---- EXTRACTED TEXT

The real problem is that EA didn’t want to make a Mass Effect RPG, they wanted to make a No Man’s Sky ripoff. In much the same way Dragon Age Inquisition was trying to copy Skyrim‘s open world mechanics, to its own detriment, Mass Effect: Andromeda tried to create a procedurally generated universe. Not because the story demanded it or because it would make a better game for their players. No, they wanted it because the corporate dipshits at EA saw how much money No Man’s Sky was making and decided it wanted a piece of that pie. Problem is that not even No Man’s Sky could deliver on its promises: the technology just isn’t there to make procedurally generated as compelling as a handcrafted experience.

More to the point though, in its chase to lure new demographics to Mass Effect, they completely screwed over its existing fans. Those that went in expecting a compelling narrative and amazing characters were left solely disappointed. Meanwhile, the people looking for an infinite procedurally-generated space adventure were left disinterested because Andromeda couldn’t get it working. Years were wasted on a random planet generator, instead of a polished script and focusing on storytelling gameplay.

This is hardly an EA exclusive mistake however, every major publisher makes this mistake. In fact it’s a problem with businesses in general.

If you’re not growing, you’re shrinking.

That’s a common refrain and it’s also a toxic mindset, because it says nothing is ever enough. Every project, every game, has to make more than it did last time. It wasn’t enough for Mass Effect Andromeda to sell as well as Mass Effect 3, it had to sell more than ever before. EA estimated, apparently based on wishful thinking, that Mass Effect: Andromeda would sell 3 million copies in a few days. Mass Effect 3 sold that many in March 2012, but that was the conclusion of a trilogy that already had a solid player base that was emotionally invested. Expecting it to match its predecessor was unrealistic, especially given the mediocre games it released in the interim.

DAI-Box-art
*Cough*

That’s why both Dragon Age Inquisition and Mass Effect Andromeda both sought to expand their appeal, so it would sell more copies. Yet in the end all it did was sabotage itself, spreading itself so thinly that nothing satisfied anyone.

This greed for more, always more, is not only destroying video game quality but also making them much harder to afford. Just like banks making billions a year looked at ATMs and decided to charge people for accessing their own money, video game companies look at games we own and are continually looking at ways to make us keep paying for them. From absurd collectors editions to microtransactions and ridiculous real-money marketplaces in games we paid 60 for, there is seemingly no limit to what game publishers won’t do. All because raking in millions a year isn’t enough, they want to be making more millions than ever before.

I don’t want to get too much into politics, but this to me seems a problem with the world at large. I can’t imagine running a company that makes billions a year and thinking “well this is nice, but I’d really like to be making 9 billion a year instead of 8.5.” Obviously video game companies, even ones like EA, aren’t pulling in that kind of money, but my point is the same. Why is there never enough? Nothing in nature can grow indefinitely, even a star will eventually collapse in on itself if it grows too large.

--------

- _WHAT THIS TASK INVOLVES_
From the Mass Effect: Andromeda piece, write out the passage starting at "DAI-Box-art" and ending at "millions than ever before.", substituting "hunger" for "greed".

---- DATASET RECORDS

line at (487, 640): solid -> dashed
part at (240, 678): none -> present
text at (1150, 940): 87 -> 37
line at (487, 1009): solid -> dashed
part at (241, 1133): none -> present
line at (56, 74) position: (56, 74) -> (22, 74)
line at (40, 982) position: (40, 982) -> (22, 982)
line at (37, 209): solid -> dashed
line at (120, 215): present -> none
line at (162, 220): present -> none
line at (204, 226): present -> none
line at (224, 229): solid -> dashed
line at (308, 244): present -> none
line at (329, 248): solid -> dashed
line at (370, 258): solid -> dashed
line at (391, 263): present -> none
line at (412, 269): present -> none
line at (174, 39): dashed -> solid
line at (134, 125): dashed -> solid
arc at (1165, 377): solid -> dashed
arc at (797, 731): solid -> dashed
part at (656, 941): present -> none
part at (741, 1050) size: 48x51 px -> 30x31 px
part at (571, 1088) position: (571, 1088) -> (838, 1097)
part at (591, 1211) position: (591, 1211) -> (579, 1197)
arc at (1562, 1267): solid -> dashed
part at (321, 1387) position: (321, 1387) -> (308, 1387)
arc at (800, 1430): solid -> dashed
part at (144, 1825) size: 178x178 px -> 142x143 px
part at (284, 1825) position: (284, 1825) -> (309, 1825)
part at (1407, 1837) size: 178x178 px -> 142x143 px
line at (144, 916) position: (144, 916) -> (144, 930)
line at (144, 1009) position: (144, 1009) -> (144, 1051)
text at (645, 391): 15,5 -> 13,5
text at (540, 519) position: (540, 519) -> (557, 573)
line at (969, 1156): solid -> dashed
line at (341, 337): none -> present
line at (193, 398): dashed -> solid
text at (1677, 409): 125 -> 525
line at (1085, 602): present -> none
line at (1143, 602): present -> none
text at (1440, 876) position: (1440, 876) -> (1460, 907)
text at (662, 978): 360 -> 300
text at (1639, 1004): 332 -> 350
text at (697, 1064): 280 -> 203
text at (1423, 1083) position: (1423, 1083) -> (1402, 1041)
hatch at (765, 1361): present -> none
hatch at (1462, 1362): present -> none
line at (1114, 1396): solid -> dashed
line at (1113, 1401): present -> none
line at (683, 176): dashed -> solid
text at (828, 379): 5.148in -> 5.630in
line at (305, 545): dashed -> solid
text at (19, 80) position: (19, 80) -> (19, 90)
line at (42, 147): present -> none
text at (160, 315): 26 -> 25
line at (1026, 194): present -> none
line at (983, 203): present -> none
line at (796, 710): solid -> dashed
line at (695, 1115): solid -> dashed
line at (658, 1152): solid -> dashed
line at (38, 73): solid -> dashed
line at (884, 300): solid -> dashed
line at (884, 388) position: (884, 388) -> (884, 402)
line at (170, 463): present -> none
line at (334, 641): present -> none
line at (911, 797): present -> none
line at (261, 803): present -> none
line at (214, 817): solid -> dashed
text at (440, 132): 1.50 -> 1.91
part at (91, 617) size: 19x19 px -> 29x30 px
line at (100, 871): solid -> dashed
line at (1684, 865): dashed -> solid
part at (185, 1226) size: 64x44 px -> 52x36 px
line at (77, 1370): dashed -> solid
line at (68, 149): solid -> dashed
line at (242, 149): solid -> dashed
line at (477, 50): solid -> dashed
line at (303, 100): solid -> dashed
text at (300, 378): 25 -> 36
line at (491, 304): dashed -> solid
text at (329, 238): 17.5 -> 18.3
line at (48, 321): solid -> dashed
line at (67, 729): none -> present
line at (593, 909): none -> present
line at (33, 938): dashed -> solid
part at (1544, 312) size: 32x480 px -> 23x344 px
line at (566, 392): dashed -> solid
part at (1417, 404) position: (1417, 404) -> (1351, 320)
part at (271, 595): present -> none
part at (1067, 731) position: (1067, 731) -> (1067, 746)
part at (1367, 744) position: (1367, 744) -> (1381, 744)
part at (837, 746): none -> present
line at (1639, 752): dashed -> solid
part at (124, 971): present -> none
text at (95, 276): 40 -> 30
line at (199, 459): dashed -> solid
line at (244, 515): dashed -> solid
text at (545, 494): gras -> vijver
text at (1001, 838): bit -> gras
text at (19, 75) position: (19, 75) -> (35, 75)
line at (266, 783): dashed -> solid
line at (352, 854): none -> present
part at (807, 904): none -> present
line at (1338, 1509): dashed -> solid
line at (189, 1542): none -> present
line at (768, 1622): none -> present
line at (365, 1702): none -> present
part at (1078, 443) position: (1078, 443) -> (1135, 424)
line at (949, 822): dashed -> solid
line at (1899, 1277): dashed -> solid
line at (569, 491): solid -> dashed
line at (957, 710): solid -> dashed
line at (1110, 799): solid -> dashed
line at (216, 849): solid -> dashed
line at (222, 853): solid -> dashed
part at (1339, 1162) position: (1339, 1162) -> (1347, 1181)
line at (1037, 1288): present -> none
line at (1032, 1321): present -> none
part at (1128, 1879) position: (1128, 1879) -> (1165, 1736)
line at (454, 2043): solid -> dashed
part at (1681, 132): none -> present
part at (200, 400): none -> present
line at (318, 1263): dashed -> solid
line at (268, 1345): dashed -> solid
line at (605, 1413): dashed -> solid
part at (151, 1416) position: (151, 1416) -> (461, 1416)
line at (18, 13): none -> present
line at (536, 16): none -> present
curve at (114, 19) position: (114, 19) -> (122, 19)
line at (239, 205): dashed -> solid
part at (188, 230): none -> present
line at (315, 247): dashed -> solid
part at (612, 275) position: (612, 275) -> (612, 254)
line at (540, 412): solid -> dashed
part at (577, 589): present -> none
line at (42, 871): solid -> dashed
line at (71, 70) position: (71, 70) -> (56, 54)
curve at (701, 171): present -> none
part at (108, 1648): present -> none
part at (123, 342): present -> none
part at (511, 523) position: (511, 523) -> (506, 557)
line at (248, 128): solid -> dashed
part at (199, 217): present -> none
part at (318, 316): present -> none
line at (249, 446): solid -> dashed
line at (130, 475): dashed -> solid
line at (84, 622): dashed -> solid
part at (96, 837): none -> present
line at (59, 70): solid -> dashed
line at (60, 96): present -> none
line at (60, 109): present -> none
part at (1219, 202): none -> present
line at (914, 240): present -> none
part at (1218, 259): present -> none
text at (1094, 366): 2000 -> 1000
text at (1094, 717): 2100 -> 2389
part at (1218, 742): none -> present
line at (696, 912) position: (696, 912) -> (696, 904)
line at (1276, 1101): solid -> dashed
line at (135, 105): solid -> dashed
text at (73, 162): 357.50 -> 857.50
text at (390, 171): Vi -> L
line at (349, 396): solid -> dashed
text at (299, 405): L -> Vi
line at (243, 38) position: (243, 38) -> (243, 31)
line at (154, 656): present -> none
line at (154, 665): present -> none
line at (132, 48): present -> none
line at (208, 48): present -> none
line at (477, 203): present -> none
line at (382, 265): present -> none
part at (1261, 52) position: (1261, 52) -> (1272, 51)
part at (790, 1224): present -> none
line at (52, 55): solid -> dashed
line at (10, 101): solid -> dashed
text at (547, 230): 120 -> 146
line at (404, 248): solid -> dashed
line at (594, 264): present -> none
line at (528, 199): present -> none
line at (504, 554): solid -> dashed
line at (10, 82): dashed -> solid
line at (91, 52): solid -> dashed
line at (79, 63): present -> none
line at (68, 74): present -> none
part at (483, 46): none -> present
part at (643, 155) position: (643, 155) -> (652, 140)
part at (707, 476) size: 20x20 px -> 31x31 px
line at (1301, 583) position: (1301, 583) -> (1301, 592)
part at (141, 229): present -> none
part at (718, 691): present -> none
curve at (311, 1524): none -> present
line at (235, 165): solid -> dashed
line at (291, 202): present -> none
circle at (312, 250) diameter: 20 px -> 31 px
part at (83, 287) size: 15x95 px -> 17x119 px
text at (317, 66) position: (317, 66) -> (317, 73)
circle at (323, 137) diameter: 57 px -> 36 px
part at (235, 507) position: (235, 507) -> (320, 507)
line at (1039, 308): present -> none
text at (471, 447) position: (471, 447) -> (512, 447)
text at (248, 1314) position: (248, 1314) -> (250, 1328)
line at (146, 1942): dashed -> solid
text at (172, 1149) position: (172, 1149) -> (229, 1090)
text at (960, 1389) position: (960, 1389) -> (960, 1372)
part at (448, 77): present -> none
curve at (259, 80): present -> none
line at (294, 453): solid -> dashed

--------

- _ANSWER FOR THE TASK_
DAI-Box-art
*Cough*

That’s why both Dragon Age Inquisition and Mass Effect Andromeda both sought to expand their appeal, so it would sell more copies. Yet in the end all it did was sabotage itself, spreading itself so thinly that nothing satisfied anyone.

This hunger for more, always more, is not only destroying video game quality but also making them much harder to afford. Just like banks making billions a year looked at ATMs and decided to charge people for accessing their own money, video game companies look at games we own and are continually looking at ways to make us keep paying for them. From absurd collectors editions to microtransactions and ridiculous real-money marketplaces in games we paid 60 for, there is seemingly no limit to what game publishers won’t do. All because raking in millions a year isn’t enough, they want to be making more millions than ever before.